Bounded Inference is the proof level for HuggingFace transformers and other ML classifiers. It sits between Verifiable Inference and Execution in the hierarchy.

Why it's stronger than Execution: primust verify on an Execution VPEC can only check the signature, timestamp, and schema — it cannot verify the output came from the declared model. Bounded Inference additionally commits the per-operator execution trace as a Merkle tree. primust verify checks the merkle_root against the Primust-signed drift profile for the declared model class and GPU class — providing offline-verifiable evidence the committed trace is consistent with running that model.

How it works: The SDK instruments your PyTorch/ONNX graph at operator granularity. On each inference, per-operator outputs are recorded locally, a Merkle tree is built, and only the merkle_root transits Primust. Raw ML outputs never leave your environment.

Overhead: 0.3% additional latency. No GPU proving job. No async proof generation — VPECs issue immediately.

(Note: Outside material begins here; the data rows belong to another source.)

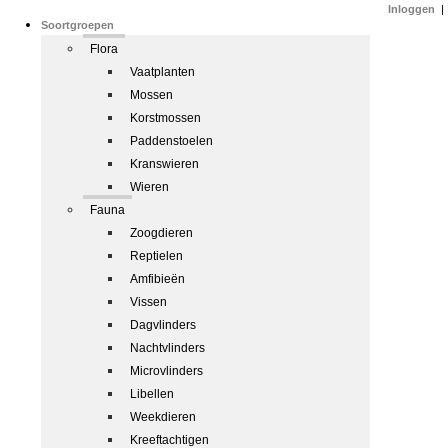
Inloggen
|
Soortgroepen
Flora
Vaatplanten
Mossen
Korstmossen
Paddenstoelen
Kranswieren
Wieren
Fauna
Zoogdieren
Reptielen
Amfibieën
Vissen
Dagvlinders
Nachtvlinders
Microvlinders
Libellen
Weekdieren
Kreeftachtigen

See the Bounded Inference deep dive for full details, or the Quickstart section for setup.

Provable Surface

The provable surface is the share of your governance that is cryptographically provable. It answers: of all the declared checks in this process, how much produces verifiable evidence — and at what level?

A sample breakdown:

provable_surface: 0.87
provable_surface_breakdown:
  mathematical:         0.52   ← ZK-proven: OPA rules, regex, decision trees
  bounded_inference:    0.18   ← Trace verified against model profile
  verifiable_inference: 0.00   ← ZK circuit ML (Tier 2, if triggered)
  execution:            0.12   ← Hash-bound model/tool calls
  witnessed:            0.05   ← Human review with Ed25519
  attestation:          0.00   ← Self-attested only

proof_level_floor: operator_bound   ← weakest-link scalar

Lead with provable surface, not floor.

Coverage scope
Provable surface tells you how strong the evidence is for declared checks. It does not tell you whether all relevant checks were declared. Primust proves what the manifest says ran. Primust does not guarantee what should have been in the manifest.

Policy Bundles

Policy bundles are pre-built collections of checks mapped to specific compliance frameworks or use cases. Each bundle defines required checks, minimum proof levels, and framework mappings.

Bundle IDDescription
ai_agent_general_v1General-purpose AI agent governance — input validation, output filtering, cost bounds, tool-call authorization
eu_ai_act_art12_v1EU AI Act Article 12 — logging completeness, explanation commitment, bias audit, risk classification
hipaa_safeguards_v1HIPAA technical safeguards — PHI detection, access control, audit log integrity
soc2_cc_v1SOC 2 Common Criteria — access control, change management, risk assessment
coding_agent_v1Coding agent governance — command patterns, secrets scan, enforcement rate
supply_chain_governance_v1Software supply chain — upstream VPEC verification, dependency hash checks
financial_data_governance_v1Financial data pipelines — reconciliation check, schema validation, upstream VPEC verification

Bundles are composable. Apply multiple bundles to cover overlapping requirements.